De realçar também que, numa funcional economia de tempo, o realizador David slade deixa-se de rodriguinhos, e enfia logo as personagens uma contra a outra, como que despachando a possível introdução. Ele sabe que é no confronto entre as duas mentalidades, entre aquilo que a rapariga dominadora vai dizendo ao pedófilo, e aquilo que ele acaba por confessar, que o filme ganha maior dimensão. Nisso e no óbvio conflito moral que esta conjuntura vai criar no espectador: afinal a miúda, supostamente inocente, com um capuzinho de capuchinho vermelho, tortura e violenta aquele homem. Ela não surge inocente a nossos olhos: bem pelo contrário. O que o filme consegue fazer é como que vitimizar o pedófilo , autêntica marioneta nas mãos da miúda doida e com uma forte necessidade de apoio psiquiátrico... mas por outro lado é um pedófilo e merece castigo. Há um limiar de pena vs justiça que se ergue, e que nos bloqueia totalmente a possibilidade de estarmos de um dos lados. Ambos são vítimas, ambos são culpados. A miúda é doida e quer-lhe lixar a vida toda, mas o gajo é pedófilo... Como raio vamos sair deste imbróglio? Podemos sentir pena de um pedófilo?

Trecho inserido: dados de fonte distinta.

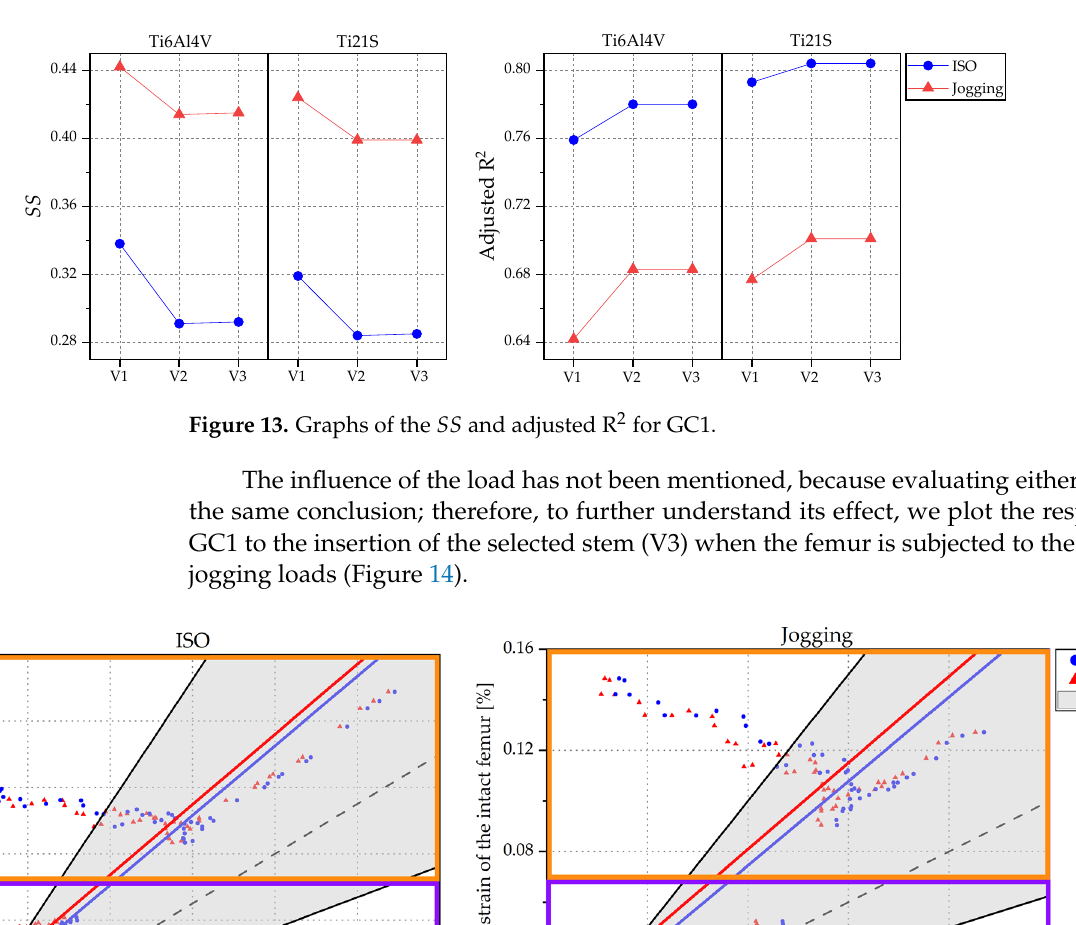
Figure 14. Regression graph of GC1 under ISO and jogging loads.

Mas...porra o gajo molesta miúdas!

Está mais que claro que é esta possibilidade de ambos serem vítimas e ambos serem vilões que carrega o filme todo às costas, e o permite passar largamente de alguma banalidade dentro do terror psicológico. De qualquer forma existem fragilidades: temos a personagem de Sandra Oh, como vizinha do pedófilo, que está ali a fazer figura. Talvez o maior erro do filme tenha sido precisamente a inclusão desta mulher sensaborona.Depois, há certos diálogos em que a miúda tem saídas bastante previsíveis, bem como algumas das suas acções. Por outro lado, a nível mental, a miúda parece mesmo mais velha. È verdade que o próprio pedófilo lhe diz isso mas...bem, afinal nós nunca chegamos a saber de facto quem ela é. Onde vive.Com quem vive. A miúda foi uma aura terrorífica que ali passou, e logo se desvaneceu, confrontando o pedófilo consigo próprio.

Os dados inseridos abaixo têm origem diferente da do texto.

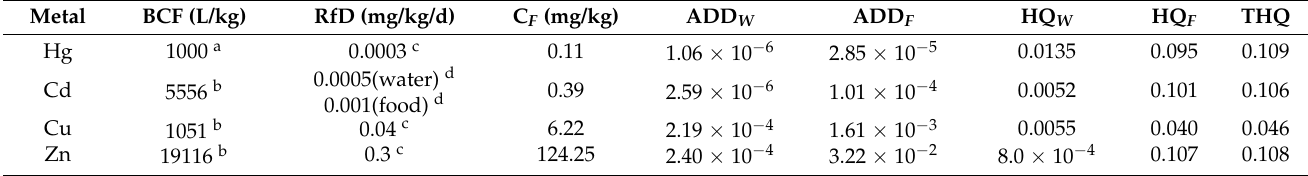
Table 7. Estimated non-carcinogenic hazard quotients (HQs) for Hg, Cd, Cu, and Zn from drinking water and fish consumption by the native residents of Taihu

Concluindo e resumindo: "Hard candy" é um filme que consegue surpreender. Primeiro tem os ingredientes mais fortes de um filme deste tipo: poucos personagens, um espaço fechado, e os caracteres de cada um que chocam na perfeição. depois a miúda parece a encarnação do mal, com tudo o que isso acarreta, entrando na mente do pedófilo,sugando tudo aquilo que quer dele. Que é mesmo muito.Ah, e ainda falar do óptimo argumento que conseguiu criar aquele conflito moral na nossa cabeça....conflito esse que vai continuar a permanecer assim que metemos o rabo fora da sala de cinema.

Por isso...se acham que os pedófilos devem ser todos queimados num forno a assar, vejam "hard candy". Das duas uma: ou saem a meio do filme danados por não conseguirem condenar o pedófilo na totalidade, ou então ficam e põem essa mona a funcionar, deleitando-se com intrigante jogo psicológico. È capaz de ser o melhor.


7/10

3 Comments:

Blogger gonn1000 said...

Com tantos elogios, tenho mesmo que ir espreitar isso, até porque a premissa parece criativa q.b.

2:39 PM  
Blogger João D. said...

exactamente, a premissa consegue ser extremamente criativa, e o argumento é muito acutilante em colocar ao espectador o conflito moral: acabamos por achar péssimo aquilo que a miúda faz ao pedófilo, mas depois ficamos com problemas de consciência em achá-lo. Afinal é um pedófilo. È um misto de emoções que o filme consegue obter, e que o torna tão interessante.

Vai ver que vale e pena como já és capz de ter reparado pela minha crítica.

2:11 AM  
Blogger Joana C. said...

Também gostei e concordo plenamente quando dizes que a Sandra Oh não está lá a fazer nada,lol.